### Task directions
Put the lines of the records, from the line containing "class: Polypodiopsida" through the last line, into a JSON list of strings, one string per line, with blank lines left out.

### Provided material
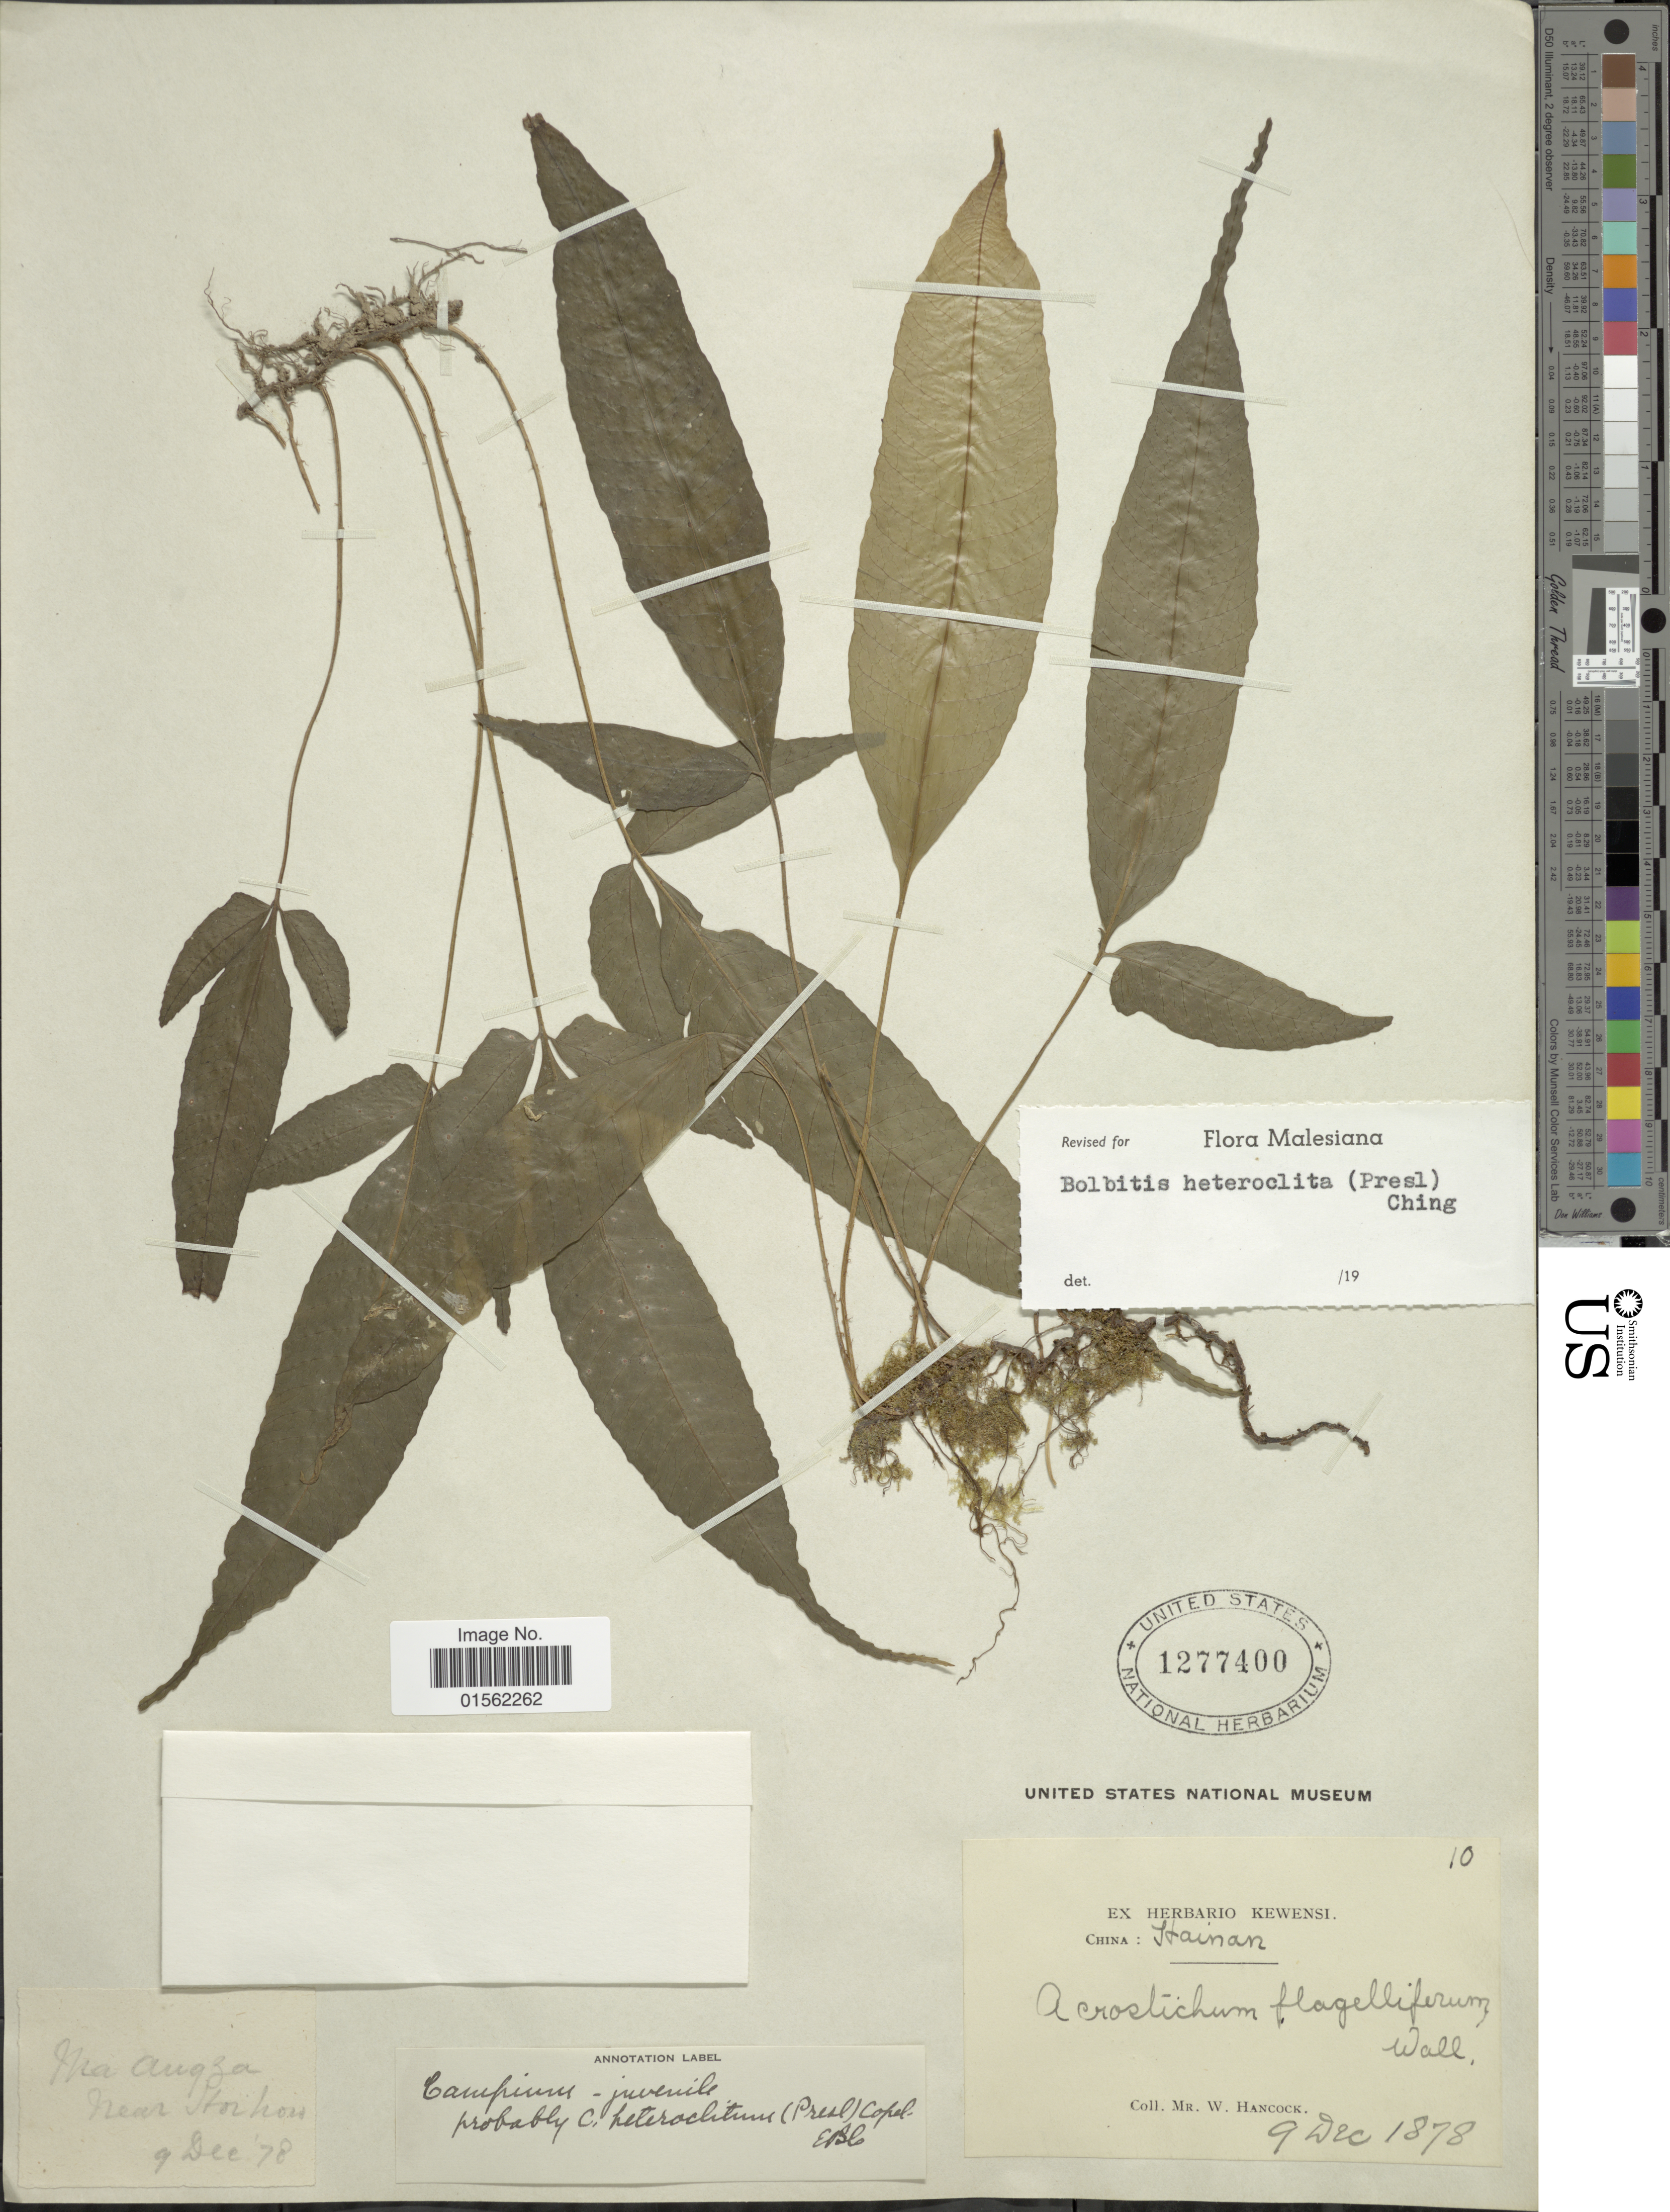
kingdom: Plantae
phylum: Tracheophyta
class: Polypodiopsida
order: Polypodiales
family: Dryopteridaceae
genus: Bolbitis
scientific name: Bolbitis heteroclita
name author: (C. Presl) Ching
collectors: W. Hancock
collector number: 10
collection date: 1878-12-09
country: China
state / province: Hainan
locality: Ma. Angza, near Hainan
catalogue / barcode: US 1277400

### Answer to this task
[
  "class: Polypodiopsida",
  "order: Polypodiales",
  "family: Dryopteridaceae",
  "genus: Bolbitis",
  "scientific name: Bolbitis heteroclita",
  "name author: (C. Presl) Ching",
  "collectors: W. Hancock",
  "collector number: 10",
  "collection date: 1878-12-09",
  "country: China",
  "state / province: Hainan",
  "locality: Ma. Angza, near Hainan",
  "catalogue / barcode: US 1277400"
]